Marketers keep killing what works because they stare at the wrong numbers. I’ve watched great channels get cut, not because they failed, but because they weren’t measured right. That mistake shrinks brands, stalls momentum, and creates false confidence in bad dashboards.
Here’s my take: influencer marketing works more than most reports admit. If the only metric is coupon code use or link clicks, you’re flying blind. You’re undercounting real impact and making bad calls.
The Metric Problem No One Wants to Admit
We’ve trained ourselves to worship what’s easy to track. But easy doesn’t mean accurate. As I’ve said before:
“People try to track, like, Instagram models promoting their stuff…through, like, a coupon code or a link in their bio…But the percentage of people that actually go use that code or click that link is…way less than the majority.”
That’s the trap. Most people don’t click a bio link while they’re scrolling. They see the post, then Google you later. They swipe, forget, and buy next week. They mention it to a friend who then searches your brand. None of that shows up in a coupon report.
When clicks and codes are your only north star, you’ll kill a channel that’s actually moving revenue. I’ve seen it happen at startups and at nine-figure brands.
What You Should Track Instead
Measurement needs to reflect how people actually buy. One post can spark searches, email sign-ups, and store visits over days or weeks. Your model has to catch that.
- Blended return: track total revenue against total marketing cost, not just last-click.
- Branded search: watch lifts in search volume and click-through after campaigns.
- Correlation windows: measure impact for 7–28 days post-promotion, not 24 hours.
- Attribution sanity checks: compare platform-reported results to actual sales trends.
- Survey and post-purchase data: ask buyers what drove their decision.
These methods won’t give perfect precision. But they will stop precision theater that leads you to bad decisions.
Yes, There Are Bad Influencer Bets—Here’s How to Spot Them
Skeptics argue that influencer spend is fluffy. Sometimes it is. That’s not an argument against the channel. It’s an argument against lazy setups.
Watch for:
- Mismatched audience: high reach, wrong buyer.
- Low-quality creative: no hook, no story, no reason to care.
- One-and-done posts: zero repetition means zero memory.
- No landing path: unclear next step or bad offer.
Add a simple filter: would this content make me stop scrolling? If not, fix the creative before you blame the channel.
Stop Cutting Winners Because a Spreadsheet Said So
Here’s the bigger issue. Teams default to the most traceable path and then declare victory. They pour money into bottom-of-funnel clicks while top-of-funnel dries up. A few months later, costs rise and new customers stall. They didn’t “optimize.” They starved the engine.

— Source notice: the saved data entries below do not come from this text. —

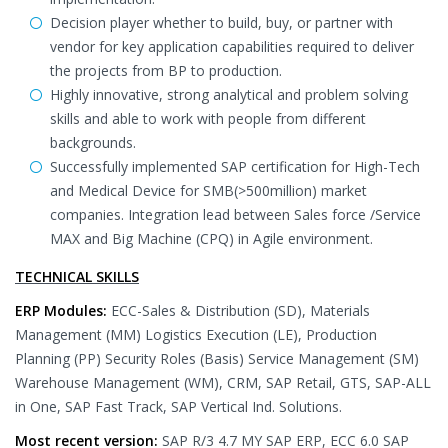
Decision player whether to build, buy, or partner with
vendor for key application capabilities required to deliver
the projects from BP to production.
Highly innovative, strong analytical and problem solving
skills and able to work with people from different
backgrounds.
Successfully implemented SAP certification for High-Tech
and Medical Device for SMB(>500million) market
companies. Integration lead between Sales force /Service
MAX and Big Machine (CPQ) in Agile environment.
TECHNICAL SKILLS
ERP Modules:
ECC-Sales & Distribution (SD), Materials
Management (MM) Logistics Execution (LE), Production
Planning (PP) Security Roles (Basis) Service Management (SM)
Warehouse Management (WM), CRM, SAP Retail, GTS, SAP-ALL
in One, SAP Fast Track, SAP Vertical Ind. Solutions.
Most recent version:
SAP R/3 4.7 MY SAP ERP, ECC 6.0 SAP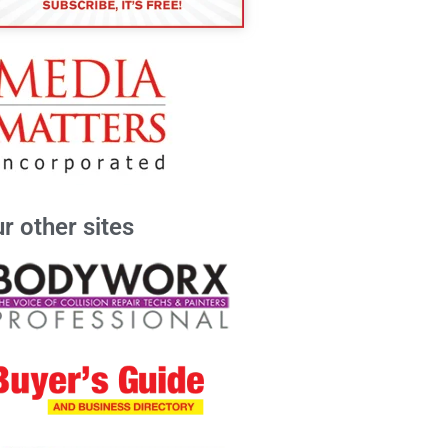
r other sites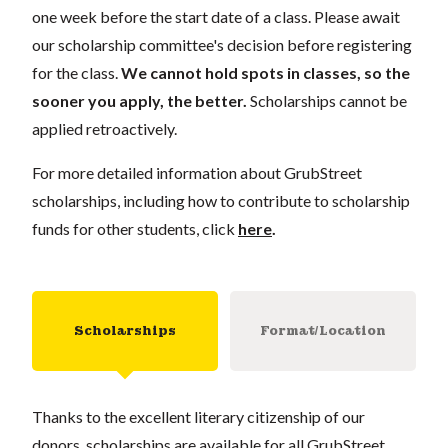
one week
before the start date of a class. Please await
our scholarship committee's decision before registering
for the class.
We cannot hold spots in classes, so the
sooner you apply, the better.
Scholarships cannot be
applied retroactively.
For more detailed information about GrubStreet
scholarships, including how to contribute to scholarship
funds for other students, click
here
.
Scholarships
Format/Location
Thanks to the excellent literary citizenship of our
donors, scholarships are available for all GrubStreet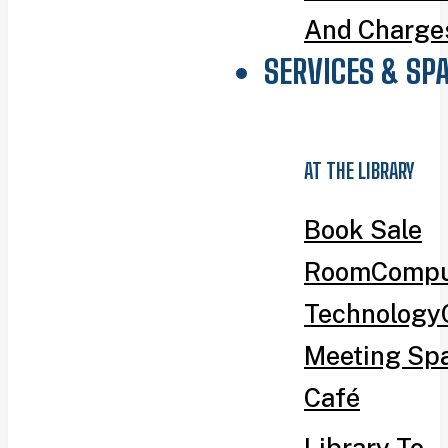
And Charge
SERVICES & SP
AT THE LIBRARY
Book Sale
Room
Compu
Technology
Meeting Sp
Café
Library To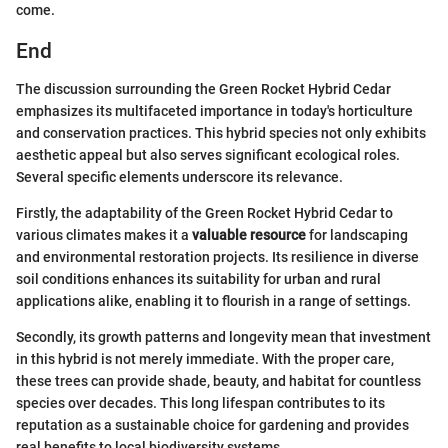
come.
End
The discussion surrounding the Green Rocket Hybrid Cedar
emphasizes its multifaceted importance in today's horticulture
and conservation practices. This hybrid species not only exhibits
aesthetic appeal but also serves significant ecological roles.
Several specific elements underscore its relevance.
Firstly, the adaptability of the Green Rocket Hybrid Cedar to
various climates makes it a
valuable resource
for landscaping
and environmental restoration projects. Its resilience in diverse
soil conditions enhances its suitability for urban and rural
applications alike, enabling it to flourish in a range of settings.
Secondly, its growth patterns and longevity mean that investment
in this hybrid is not merely immediate. With the proper care,
these trees can provide shade, beauty, and habitat for countless
species over decades. This long lifespan contributes to its
reputation as a sustainable choice for gardening and provides
real benefits to local biodiversity systems.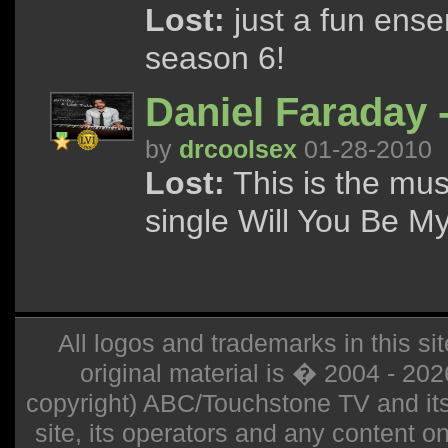
Lost:
just a fun ensem
season 6!
Daniel Faraday 
by
drcoolsex
01-28-2010
Lost:
This is the mus
single Will You Be M
All logos and trademarks in this sit
original material is � 2004 - 20
copyright) ABC/Touchstone TV and its r
site, its operators and any content on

“If that is the only measurement you’re using…you’re gonna stop doing these marketing campaigns, even though in the broader picture, they’re actually helping your brand a lot.”
Great brands protect what creates demand, not just what closes it. That means holding two truths at once: performance matters, and not every driver shows up in a UTM tag.
How I Decide Whether To Keep an Influencer Program
Here’s a simple, repeatable check that won’t waste your time:
- Run a clear test with 3–5 creators for 30 days.
- Set a blended revenue target for the test budget.
- Track post-week and post-month lifts in branded search, direct traffic, and email sign-ups.
- Survey new buyers on first touch; require at least 15% response.
- Scale only the creators whose posts pass the stop-scroll test and show lift within 28 days.
This creates a fair read without pretending we can trace every step.
I’ve built and sold companies on this kind of thinking. When measurement matches human behavior, growth compounds. When it doesn’t, you spin in circles.
The Bottom Line
Don’t let narrow tracking kill broad impact. Influencer marketing isn’t magic. It’s a demand driver that deserves a grown-up scorecard. Use blended metrics, longer windows, and real customer feedback. Keep what moves revenue, even if it doesn’t light up a last-click report.
My challenge to you: audit the channels you paused in the last year. Look for brand search lifts, cohort improvements, and repeat rates around those periods. If you find signal, bring them back under a smarter test. Your future revenue will thank you.
Frequently Asked Questions
Q: How do I justify influencer spend to a data-driven team?
Pair creative tests with blended revenue targets and show lifts in branded search, direct traffic, and email sign-ups. Present channel impact in a 28-day window, not just last-click.
Q: What’s a reasonable time frame to see brand lift?
You’ll often see signal within 7–14 days and clearer gains by 28 days. Shorter windows tend to miss delayed purchases and word-of-mouth effects.
Q: Should I still use coupon codes and links?
Yes, but treat them as partial indicators. Combine them with surveys, search trends, and total sales movement for a fair assessment.
Q: How many creators do I need to test?
Start with 3–5 creators to reduce variance. Scale with those who drive measurable lift and strong creative resonance.
Q: What’s the simplest success metric to align the team?
Blended return on ad spend across the test period. If total revenue rises in line with total costs—and brand signals climb—you’re on the right track.